Теперь, покидая келью, Саламан невольно ищет взглядом зверька. Старец ощущает, что победил все тревоги. Но что не позволяет ему полностью раствориться в мёртвом бесстрастии? Мысль о коте. Поел ли он? Жив ли? Никто в деревне не обрадуется дикому зверю – у добрых людей много домашней птицы. Однажды слышит яростный собачий лай за хижиной. Саламан открывает лаз и туда ныряет камышовый кот. Собаки умолкают.
– Я не впустил по доброй воле даже епископа! Но открыл коту... – Вздыхает старец. – Божьей твари грозила смерть.
Кот забился в угол, следит за хозяином круглыми глазами.
– Ты теперь не хромаешь. Возвращайся к Евфрату. – Хочет сказать Саламан. – На берегу найдёшь убежище, а в воде рыбу.
Кот настороженно обходит комнату, успокоившись, садится и умывается. Он тоже предпочитает молчать.
Через месяц, ночью старца будят крики. За оконцем пляшет пламя.
– Началась война? Или пожар? Или мор? – Саламан поднимается с ложа, смиряя чувства. Его не должны страшить бедствия, ибо важна судьба души, а не бренного тела.
В стену начинают долбить кирками. На пол катятся камни. В хижину протискивается коренастый незнакомец.
– Почтенный Саламан! Мы, жители селения Кипос, решили, что нам тоже нужна толика святости. Живи у нас! Довольно мучиться в Каперсане, где разводят грязный скот. Ты постник, тебе нужна рыба, а мы рыбачим. – Заявляет незнакомец.
– Прочь, вор и негодяй! – Кричит на незнакомца староста Каперсаны. – Бог благословил нас этим старцем. Да, мы – скотоводы, народ трудолюбивый, а вы рыбаки – лентяи, привыкли дремать в лодках. Хотите, чтобы старец вымаливал вам улов? Сами стяжайте святость!
– Я староста Кипоса.

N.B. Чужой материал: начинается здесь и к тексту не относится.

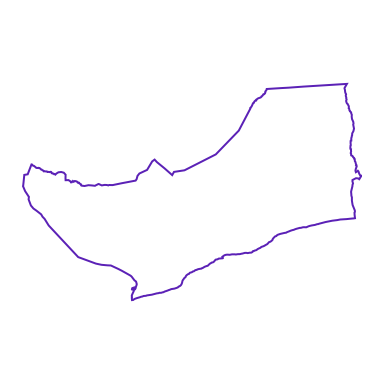 Ningo/prampram, Greater Accra, Ghana
{"feature_id": "2480657B81968156308620", "entity_name": "Ningo/prampram", "entity_type": "district", "adm_level": 2, "iso_a3": "GHA", "parent_name": "Ghana", "parent_adm1": "Greater Accra", "projection": "robinson", "projection_center": [0.183, 5.814], "detail": "fine", "context": "isolated", "style": "outline", "palette": "violet", "viewbox_px": 384, "rotation_deg": 0, "n_neighbors": 0, "source": "geoboundaries", "source_scale": "gbopen_adm2", "svg_char_len": 5879}
<svg xmlns="http://www.w3.org/2000/svg" viewBox="0 0 384 384"><path d="M31.5,164.4L27.7,174.3L24.3,174.9L23.2,185.6L23.0,186.1L25.1,191.1L28.9,196.9L28.6,199.4L30.9,205.5L33.4,208.5L36.5,210.7L41.2,214.4L42.5,216.7L44.6,218.9L48.7,225.5L78.2,257.1L95.9,263.6L101.5,264.8L107.1,265.3L110.9,265.5L118.4,269.0L121.9,270.8L130.1,275.4L131.0,276.0L131.7,276.7L134.5,280.4L135.4,281.0L136.1,281.7L136.7,283.9L136.7,284.6L135.9,287.0L135.7,287.5L135.7,288.0L135.4,288.6L135.2,288.3L134.4,288.2L133.7,288.4L133.4,288.5L133.0,288.2L133.2,287.8L132.3,288.1L132.0,288.9L131.9,289.2L132.0,289.5L132.3,289.6L133.3,289.5L133.6,289.4L133.9,289.5L134.0,290.2L133.7,291.2L132.4,294.0L131.8,295.5L131.8,296.1L131.9,297.0L132.0,297.2L131.8,297.7L132.0,300.1L133.1,300.0L133.9,299.4L134.7,298.9L136.9,298.1L140.0,297.2L140.9,296.8L142.4,296.5L143.6,296.0L145.9,295.8L147.0,295.4L151.8,294.7L156.7,293.4L158.8,293.1L159.3,292.8L161.1,292.8L162.7,292.3L163.5,292.2L164.5,291.6L166.6,290.9L167.8,290.5L168.6,290.1L169.4,289.9L171.3,289.1L174.5,288.6L176.9,287.8L178.0,287.3L178.4,286.8L178.7,286.7L178.9,286.5L179.2,286.4L179.4,286.2L180.3,285.8L181.1,284.9L181.7,283.8L182.1,282.6L182.4,281.2L182.5,280.8L182.9,280.0L183.5,279.4L183.8,278.7L184.3,278.1L185.2,277.4L185.7,276.8L185.7,276.5L185.9,276.1L186.5,275.3L187.8,274.3L189.1,273.8L189.6,273.0L190.0,272.7L191.3,272.4L191.9,272.2L192.8,271.5L193.8,271.3L194.8,270.6L195.2,270.2L195.9,270.0L196.6,269.9L197.0,269.6L197.5,269.5L198.0,269.2L200.1,268.8L201.4,268.6L201.9,268.2L202.5,268.1L203.8,267.3L204.6,266.8L206.7,266.0L207.7,265.8L208.6,264.9L210.0,263.6L211.0,263.1L211.6,262.6L212.8,262.4L213.8,261.8L214.3,261.2L215.5,259.8L215.8,259.6L217.2,259.4L217.9,259.1L218.4,258.8L218.7,258.6L222.5,258.3L222.8,258.2L222.8,257.9L222.6,257.9L222.3,256.8L224.4,255.3L225.5,254.9L226.7,254.7L228.2,254.7L229.7,254.8L232.2,254.3L234.6,254.3L235.9,254.5L237.5,254.2L240.0,254.1L241.5,253.7L242.3,253.6L244.8,252.9L246.6,252.9L247.7,253.1L249.7,252.7L251.0,252.7L251.3,252.6L252.5,252.0L252.7,251.4L253.3,251.0L254.2,250.9L254.6,250.6L256.4,250.1L257.6,249.1L259.0,248.4L260.4,247.8L261.4,246.9L263.0,246.4L264.6,245.7L265.1,245.3L267.3,244.1L269.1,242.1L269.8,241.9L270.4,241.7L271.5,240.9L272.5,239.9L272.7,239.1L273.5,238.0L275.0,236.5L275.3,236.3L276.2,236.1L277.2,235.1L277.7,234.8L280.3,233.9L284.6,232.9L286.1,232.7L287.1,232.1L289.0,231.4L290.6,230.7L292.5,230.1L293.8,229.8L295.2,229.2L296.4,228.8L299.7,227.9L300.7,227.9L302.8,227.3L303.9,227.2L306.2,227.3L306.7,227.1L308.5,226.3L310.1,225.8L310.8,225.7L311.4,225.5L315.0,224.9L317.4,224.1L318.1,224.1L319.2,223.7L325.7,222.0L332.3,220.7L337.2,220.1L340.3,219.5L346.5,219.1L351.4,218.6L353.8,218.4L355.0,218.2L354.6,214.9L354.5,212.6L354.8,212.2L354.9,211.7L354.9,211.4L354.8,210.4L352.6,205.0L351.9,200.6L351.9,197.4L351.4,195.7L351.3,194.1L351.1,191.9L351.2,191.2L352.4,186.3L352.5,184.9L353.0,183.4L352.4,181.1L352.5,180.3L352.5,180.0L356.0,178.2L358.5,178.5L359.2,179.2L359.6,178.7L360.4,177.2L361.0,176.5L361.0,175.6L360.1,175.3L359.7,174.5L359.2,173.7L358.5,171.5L357.9,170.8L357.6,171.1L355.9,172.2L355.5,170.9L355.5,170.3L355.8,168.9L356.7,166.4L356.7,166.2L356.3,165.8L356.4,165.4L356.2,165.3L356.4,165.0L356.0,164.4L355.4,161.9L355.0,161.4L354.8,161.0L354.8,160.1L354.7,159.0L354.1,158.7L354.1,158.0L354.0,157.8L353.2,157.3L352.9,156.6L352.4,155.9L351.6,155.6L351.2,155.4L351.1,154.4L351.1,153.8L350.9,153.6L350.7,153.1L350.8,152.8L351.1,151.5L351.0,150.5L351.0,149.6L350.7,149.3L350.9,149.0L350.4,148.5L350.3,148.2L350.5,145.6L350.7,145.4L350.8,145.2L350.6,143.3L350.6,141.0L350.7,140.7L351.3,140.6L351.3,138.0L351.5,137.6L351.8,136.4L351.8,135.9L352.1,135.4L352.2,133.5L352.4,133.0L353.4,131.2L354.0,128.6L353.2,124.6L353.5,123.7L353.4,122.7L353.3,122.4L353.3,121.9L352.0,119.0L351.7,116.7L351.8,114.7L351.2,113.4L351.2,112.8L351.0,112.2L350.6,111.9L349.9,111.3L349.9,110.7L349.4,110.2L349.2,108.8L349.0,108.4L348.7,108.2L348.9,106.9L348.7,106.2L348.6,105.7L347.9,104.6L347.7,104.0L347.0,103.5L346.6,102.7L346.1,100.9L346.6,99.5L346.3,98.7L346.3,98.3L346.2,98.1L346.3,97.7L346.2,97.2L345.9,96.4L345.8,95.8L345.8,95.3L346.1,94.3L346.0,94.0L345.7,93.7L345.2,92.2L344.9,89.7L344.6,88.8L344.5,88.2L344.6,87.9L346.9,83.9L303.4,86.6L288.3,87.7L280.9,88.1L266.7,89.0L266.3,90.4L265.5,91.2L265.4,91.6L265.4,92.0L265.2,92.1L265.1,93.2L264.2,94.2L263.5,94.2L263.3,94.6L263.1,94.7L262.7,95.5L262.3,95.7L261.8,96.4L261.4,96.5L261.2,97.0L260.6,97.5L258.2,98.3L257.3,98.9L256.7,99.4L256.4,100.1L256.0,99.9L255.9,100.0L255.9,100.5L255.5,100.5L255.3,100.8L255.0,100.9L254.3,101.6L254.2,102.0L254.0,102.3L254.0,102.6L253.5,103.1L253.3,103.1L252.9,103.3L252.6,104.3L251.5,106.6L250.2,108.1L250.4,108.5L238.8,130.6L215.8,154.4L184.5,170.3L174.0,171.9L172.2,175.1L164.6,168.4L156.9,162.1L154.6,159.6L152.2,161.4L147.1,169.9L139.4,173.5L137.5,175.9L136.6,179.2L135.6,180.6L121.9,183.2L112.6,185.1L109.1,185.0L108.3,185.4L106.9,185.0L104.6,184.9L101.8,185.4L98.7,184.0L98.0,184.2L96.7,184.9L96.2,185.1L95.0,185.8L91.4,185.4L88.4,185.2L84.6,186.0L81.9,185.7L81.3,185.5L81.1,185.3L81.1,184.5L80.8,184.2L79.7,183.7L79.4,183.4L79.2,182.8L78.8,182.6L78.5,182.8L78.2,182.5L77.7,182.6L77.1,181.7L76.6,181.4L76.2,181.4L75.8,181.2L74.8,181.0L74.1,181.3L74.0,181.6L73.6,181.7L73.3,181.3L72.9,181.0L72.7,181.3L72.7,181.7L72.3,181.6L71.5,181.7L71.7,182.1L71.6,182.3L70.9,182.3L70.6,181.5L68.5,180.1L65.6,180.2L65.5,178.2L65.6,174.7L63.8,172.7L61.2,172.0L58.4,172.3L56.3,173.6L55.4,174.6L54.6,174.0L54.1,174.2L53.2,173.5L52.9,173.4L52.5,173.5L52.2,173.3L51.7,173.2L51.6,172.5L51.1,171.9L50.7,171.8L49.5,172.1L48.7,171.9L47.4,172.0L47.0,171.5L46.3,171.4L44.9,171.4L44.4,171.1L43.7,171.3L43.0,170.4L42.2,170.1L41.6,169.5L41.1,169.5L40.1,168.5L39.4,168.0L38.8,168.1L38.3,167.8L37.5,168.0L36.3,167.9L35.5,167.1L34.3,166.2L34.0,165.9L33.1,165.7L31.8,164.4L31.5,164.4Z" fill="none" stroke="#5b21b6" stroke-width="2"/></svg>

Отчего ты решил, что Бог благословил именно вас? Вы насильно затащили беднягу к себе. Давайте послушаем Саламана, хочет ли он остаться?
– Ради тебя праведник и слова не вымолвит. – Бросает староста Каперсаны.
– А с тобой зазорно говорить даже грешнику. – Усмехается староста Кипоса.
Они хватают друг друга за одежды. А на улице уже идёт драка. Саламан падает на колени и начинает молиться – не таким видит он христианское рвение. Устыдившись, старосты смолкают, выходят из хижины урезонить добрых людей. Шум стихает.
– Пусть старец немного поживёт у вас. – Смиряется староста Каперсаны.
– Увидите, у нас ему будет хорошо. – Обещает староста Кипоса.
Саламана берут под руки и влекут к носилкам с резной спинкой. В таких рабы переносят вельмож. Он покорно садится в носилки. Видит сверху толпу и факелы. На плоских крышах стоят сонные дети, Саламан осеняет их крестным знамением.
Дорога вьётся среди оливковых рощ. Под луной серебрится листва и склоны холмов.
Старец оглядывается. Следом крадётся кот.
– Вера без дел мертва. Людям, чтобы оживить добродетель, Бог послал меня, угрюмого отшельника. А отшельнику, чтобы не очерствел душой, простого кота. О каждом творении – особый промысел. Сразу не разгадать.
Старец улыбается. Река отражает ангела.